Leonard Matczynski, director of the Apple Hill Center for Chamber Music opened Saturday’s performance, giving a brief history of the program, sharing some personal and professional anecdotes, introducing the program and explaining the process of musical composition.
Thomas spoke for a few moments as well, describing his creative process and how he came to be a part of the Apple Hill community. At first, Apple Hill was a home away from home for Thomas. He realized that he had found a unique environment “without judgment...or competition,” which he believes “[takes] away from the music.” “Every year, I just could not wait to get to that place,” he explained, smiling, “and eventually I decided, my entire life should be about Apple Hill, instead of the other way around. It just invigorates my soul.”
The quartet performed three lengthy numbers, beginning with Joseph Haydn’s “Quartet No. 5 in D Major ‘Lark’ Op. 64,” a piece that encompassed the standard rhythm and short, clear melodies of chamber composition. After the Haydn piece, which was comprised of four movements that showcased each of the four instruments being played, Eric Thomas’ “String Quartet No. 1 for Apple Hill” was executed to perfection.Afer a brief intermission, the quartet continued with a three-movement composition, and the show closed with Souvenirs de Voyage, a piece written specifically for string quartet and clarinet, composed by Bernard Herrmann.
Not only did the performers display impressive skill, they also showed unmistakable passion for their art. Each member of the group became a part of the piece, swaying with each rise in pitch, some even closing their eyes for the entirety of the movement. While one might expect that the entrance of Thomas to the ensemble midway through the performance would change the dynamic or tone of the sound, the addition resulted in a seamless mixing of strings and woodwinds.
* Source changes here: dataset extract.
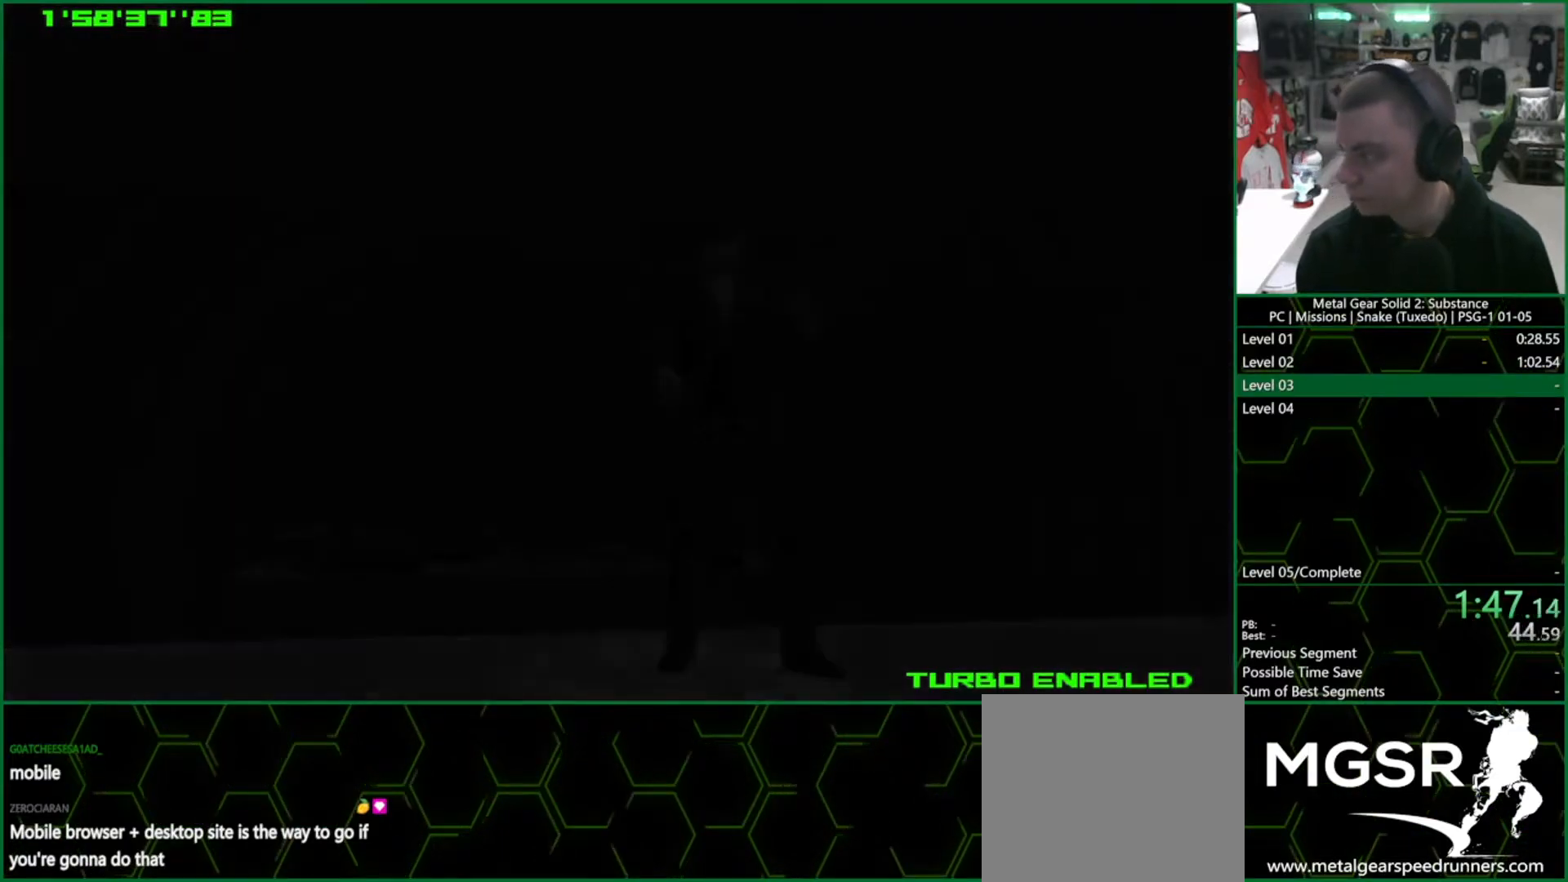
{"buttons": ["CROSS", "CIRCLE"], "left_stick": "center", "right_stick": "center", "events": []}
From start to finish, the Apple Hill String Quartet transformed Lorimer Chapel into a concert hall, each note surrounding the audience in a warm embrace. The slowed and quickened tempos, the overlapping solos and the collective dedication of each musician changed what may be seen as a dated genre into a new and interesting experience. The concert concluded with overwhelming applause and a lesson that, sometimes, classical music is classic for a reason.